Can you run with --trace-syscalls=yes --trace-children=yes --time-stamp=yes
and attach the resulting trace ?


Thanks
Comment 3 Fredrik Hallenberg 2016-12-06 08:58:55 UTC
Created attachment 102643 [details]
Trace with fc25
Comment 4 Fredrik Hallenberg 2016-12-06 09:00:53 UTC
Created attachment 102644 [details]
Trace with fc24
Comment 5 Fredrik Hallenberg 2016-12-06 09:07:26 UTC
Also, as has been noted in bug 342040, it seems the clone call is not handled correctly when looking with strace:

strace valgrind ~/spawn|& grep clone
=>
clone(child_stack=NULL, flags=SIGCHLD)

strace ~/spawn|& grep clone
=>
clone(child_stack=0x7f13dd5d6ff0, flags=CLONE_VM|CLONE_VFORK|SIGCHLD)
Comment 6 Philippe Waroquiers 2016-12-07 21:26:24 UTC
(In reply to megahallon from comment #5)
> Also, as has been noted in bug 342040, it seems the clone call is not
> handled correctly when looking with strace:
> 
> strace valgrind ~/spawn|& grep clone
> =>
> clone(child_stack=NULL, flags=SIGCHLD)
> 
> strace ~/spawn|& grep clone
> =>
> clone(child_stack=0x7f13dd5d6ff0, flags=CLONE_VM|CLONE_VFORK|SIGCHLD)

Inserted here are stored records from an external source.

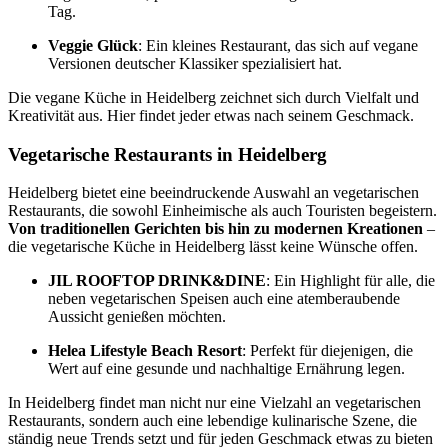
Tag.
Veggie Glück
: Ein kleines Restaurant, das sich auf vegane
Versionen deutscher Klassiker spezialisiert hat.
Die vegane Küche in Heidelberg zeichnet sich durch Vielfalt und
Kreativität aus. Hier findet jeder etwas nach seinem Geschmack.
Vegetarische Restaurants in Heidelberg
Heidelberg bietet eine beeindruckende Auswahl an vegetarischen
Restaurants, die sowohl Einheimische als auch Touristen begeistern.
Von traditionellen Gerichten bis hin zu modernen Kreationen
–
die vegetarische Küche in Heidelberg lässt keine Wünsche offen.
JIL ROOFTOP DRINK&DINE
: Ein Highlight für alle, die
neben vegetarischen Speisen auch eine atemberaubende
Aussicht genießen möchten.
Helea Lifestyle Beach Resort
: Perfekt für diejenigen, die
Wert auf eine gesunde und nachhaltige Ernährung legen.
In Heidelberg findet man nicht nur eine Vielzahl an vegetarischen
Restaurants, sondern auch eine lebendige kulinarische Szene, die
ständig neue Trends setzt und für jeden Geschmack etwas zu bieten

This is normal. Valgrind transforms a vfork into a fork, as it does
not support vfork semantic.
See the following code in e.g. syswrap-amd64-linux.c:
   case VKI_CLONE_VFORK | VKI_CLONE_VM: /* vfork */
      /* FALLTHROUGH - assume vfork == fork */
      cloneflags &= ~(VKI_CLONE_VFORK | VKI_CLONE_VM);

   case 0: /* plain fork */
      ...
Comment 7 Philippe Waroquiers 2016-12-07 22:48:20 UTC
(In reply to megahallon from comment #0)
> Executing the program below with valgrind 3.12 built from sources on Fedora
> 25 gives the following output:
> 
> pid 21786 child 21787 r 0
> pid 21787 child 83036382 r 0

As far as I can see, the above happens because Valgrind transforms a
  clone (SIGCHLD | CLONE_VFORK | CLONE_VM)
into a simple
  clone(SIGCHLD)
but wrongly assumes that both parent and child will check for clone
return code, and executes 'their' part of the code.

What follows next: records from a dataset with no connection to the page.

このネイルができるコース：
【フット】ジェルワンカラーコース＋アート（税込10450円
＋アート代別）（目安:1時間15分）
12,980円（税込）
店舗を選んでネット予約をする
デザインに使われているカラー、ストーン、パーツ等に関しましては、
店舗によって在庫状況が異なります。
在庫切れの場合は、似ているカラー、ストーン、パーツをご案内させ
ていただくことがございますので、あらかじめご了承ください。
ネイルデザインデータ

I have not (yet) understood where/how Valgrind gives the 
guest thread function pointer for a 'thread clone'.
If/when I understand that, it might be possible to ensure that the cloned
child 'jumps' to the correct function for a vfork clone transformed
into a 'normal fork'.
Comment 8 Philippe Waroquiers 2016-12-08 20:23:48 UTC
Created attachment 102691 [details]
tentative patch (ugly, only for amd64) patch to better support clone(vfork) and stack

Can you please try the attached patch ? (patch on latest SVN version)

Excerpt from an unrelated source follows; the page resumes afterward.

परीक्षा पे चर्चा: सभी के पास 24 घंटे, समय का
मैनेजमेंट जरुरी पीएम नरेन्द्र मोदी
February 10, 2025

It seems to improve the clone test case provided in bug 342040,
and I suspect fc25 posix_spawn might fail for similar reason, i.e.
that the parent has prepared a stack for the child, but the child was just
using the copy of the parent stack.
Comment 9 Fredrik Hallenberg 2016-12-09 09:03:46 UTC
(In reply to Philippe Waroquiers from comment #8)
> Created attachment 102691 [details]
> tentative patch (ugly, only for amd64) patch to better support clone(vfork)
> and stack
> 
> Can you please try the attached patch ? (patch on latest SVN version)
> 
> It seems to improve the clone test case provided in bug 342040,
> and I suspect fc25 posix_spawn might fail for similar reason, i.e.
> that the parent has prepared a stack for the child, but the child was just
> using the copy of the parent stack.

Yes as far as I can see it works fine with this patch.
Comment 10 Philippe Waroquiers 2016-12-11 21:40:20 UTC
Fixed in revision 16186.
Retesting welcome.
Comment 11 Fredrik Hallenberg 2016-12-12 10:00:43 UTC
(In reply to Philippe Waroquiers from comment #10)
> Fixed in revision 16186.
> Retesting welcome.

I have tested with the svn version and it is still fine, thanks for the fix.